底面まで、シンプル にしてしまうとは、・・・恐れ入りました。
ちなみに、底面の表面処理についてですが、引っかかるような"ざらざら感"は、ありませんが、小さな凹凸があり、やはり陶器であることを感じさせます。
傷つきやすいラックなどに配置する場合は、配慮が必要かもしれません。
「底」 の次は 「天」 です。
(順序が逆じゃないか、というむきもあるかもしれませんが…)
陶器とはいえ、精度よく作成されています。
ですが、インジケーターも、操作を必要とする一切のスイッチ類もありません。
うっかりしていると、見逃してしまいそうなロゴマークは、"型押し"です。
外観を一言で云うと "渋い" です
47研のアルミシャーシモデルは、一言でいうと"Cool"でしたが、信楽DAC は "芋のお湯割り、…濃い目で" ・・と、ぼそっと呟きたくなるような、そんなたたずまいを 見せてくれています。
背面 です。
背面を見て、初めてオーディオ製品と判るというのは、いかがなものかと思いますが、47研究所製品であるからこそ、許されることです。
背面は、金属製の板を、陶器が取り囲むような形で構成されており、異質な素材同士が相対するさまは、端子の配置バランスの良さともあいまって、調和の取れたデザインとなっています。
私はここで、大きな声でこっそり言いたいと思います。
「信楽DACは、正面より、背面の方が、格好いい」
肝心の ・・・音 です。
音は、システム全体があってこそ、音として聴こえるもので
「このDACが、どんな音なのか、語れ!」 と、云われても、DACだけでは音が出ないので、なんともいえないのが本当のところなのです。
・・が、敢えて云うならば、やはり「47研の音」がします。
デジタルフィルター・レス(アナログフィルターも無い)が、どのように作用しているのか、よくは判りませんが。
すべての"薄皮"を取り除いたような音、だと思います。
まんま、まんまの、そのまんま・・・です。
最後に 使いこなしの 注意 ですが・・
"電源インレット" と "DACへの電源端子" の距離が近いため、画像のような、丸型の電源プラグを使用すると、「DAC部への電源ケーブル」の接続が上手くいきません。
(無理やり挿入することもできますが、少し無理があります。
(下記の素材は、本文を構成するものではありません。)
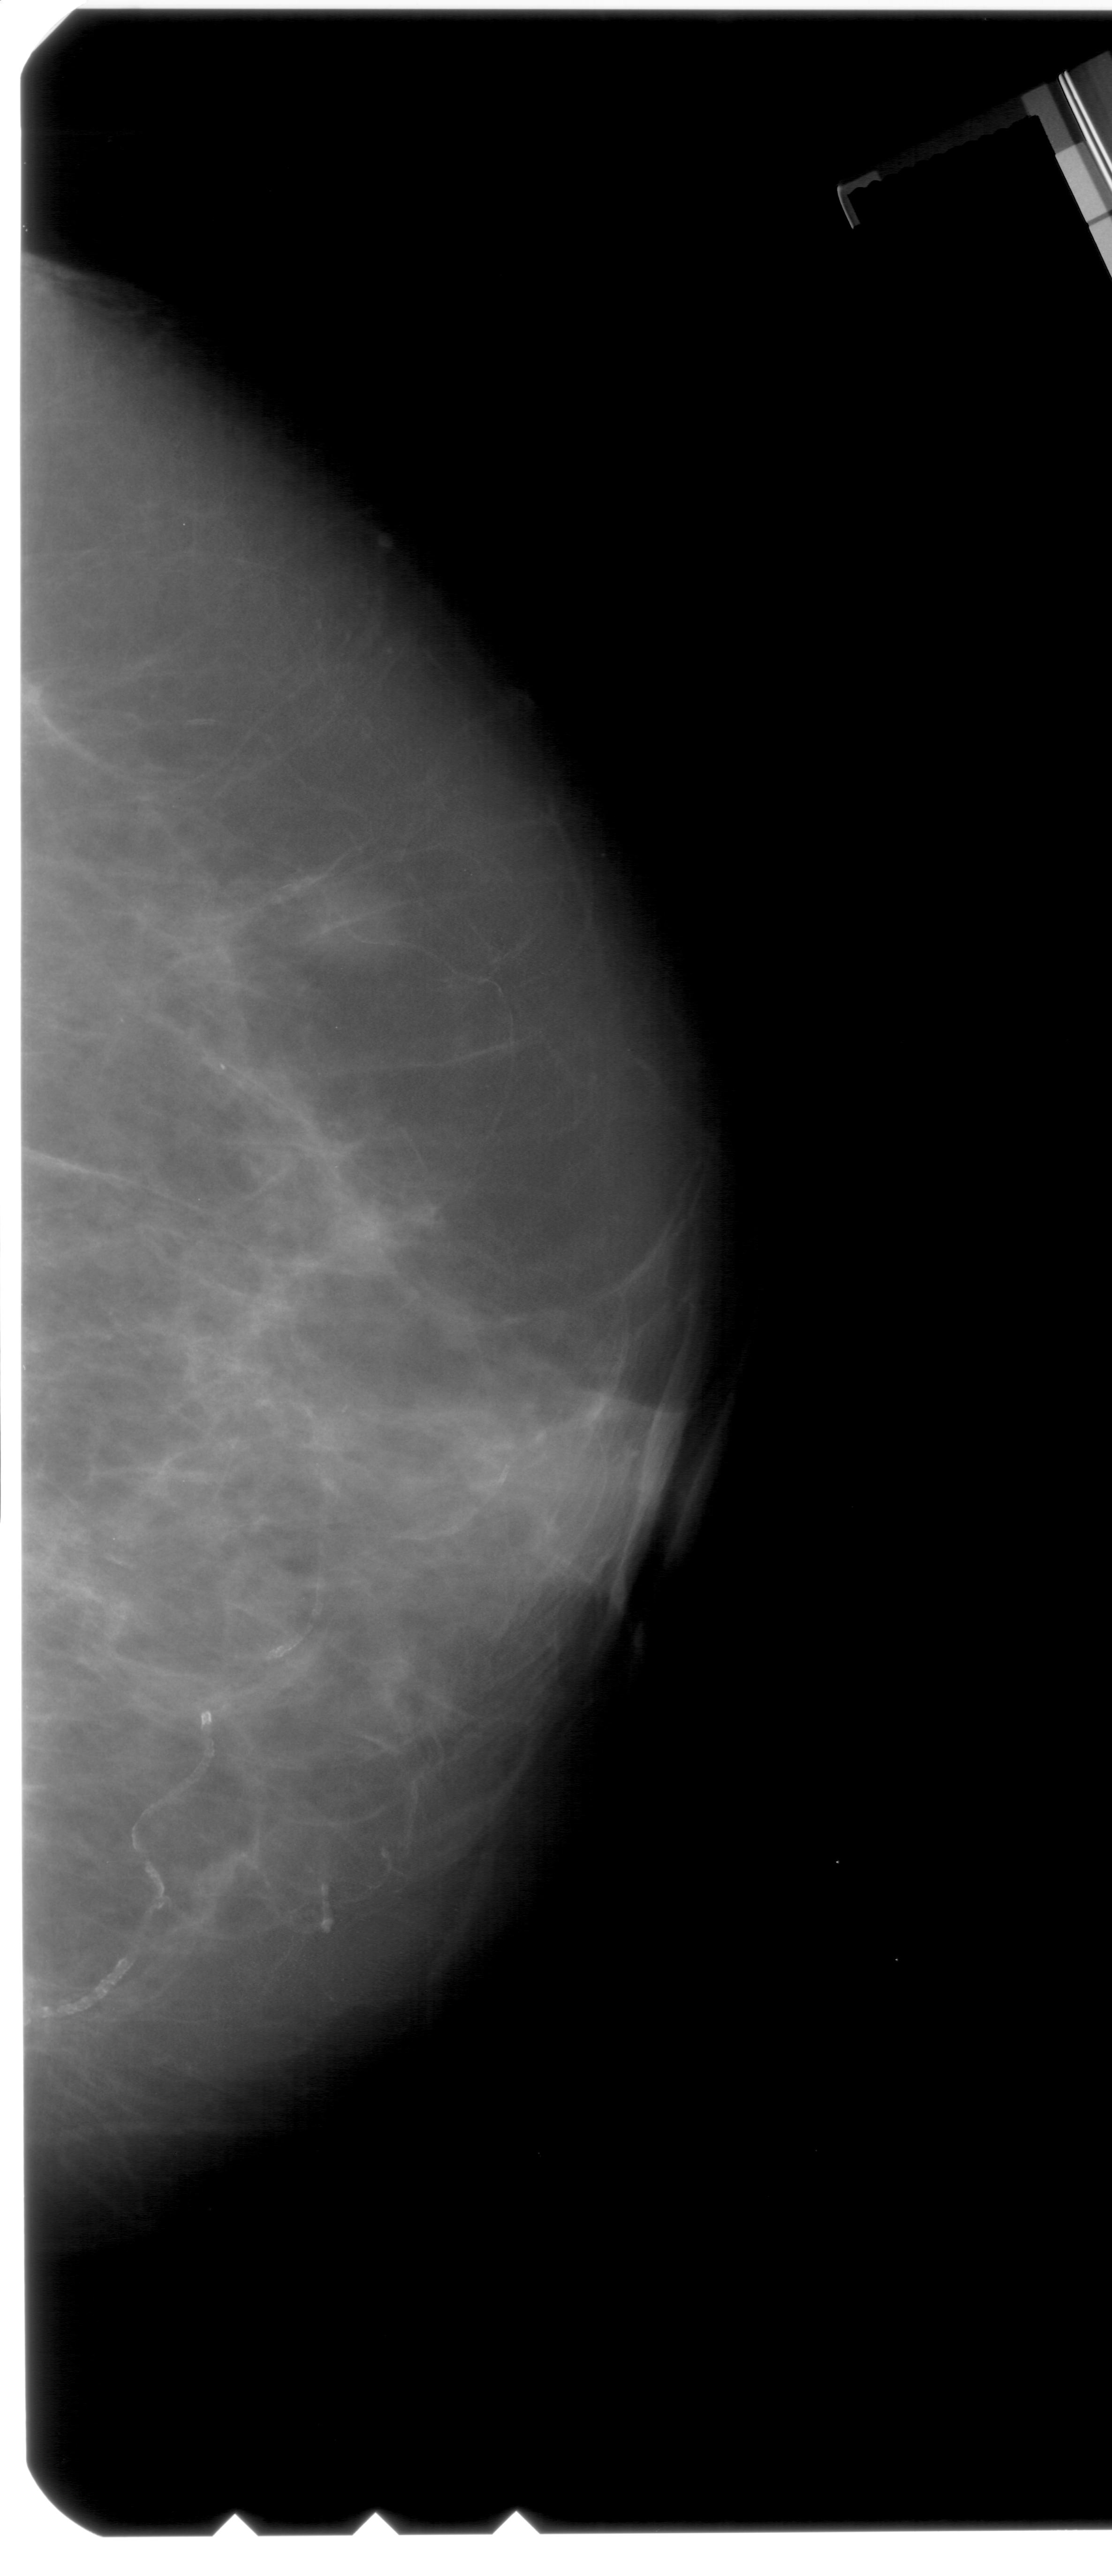
Scanned film-screen mammogram. Right breast. Craniocaudal (CC) view. Breast composition: extremely dense (BI-RADS density category 4 of 4). 1112 × 2576 image matrix.
Expert-marked regions of interest on this image (one box per marked abnormality):
- mass, shape oval, margins ill defined; BI-RADS assessment category 4; pathology (as recorded): benign: bounding box (x1, y1, x2, y2) in pixels: (225, 859, 421, 996)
)
角型の電源プラグを使用すると、スペースに余裕が生まれるため、"電源インレット" と "DACへの電源端子" の双方が、お互いに干渉することなく接続することができます。
これは、FURUTEC の角型電源プラグ(ロジウムメッキ仕様)です。
丸型プラグの方が人気があるせいでしょうか、角型はあまり店頭で見かけませんが、品揃えの豊富なところでは、取り扱っているようです。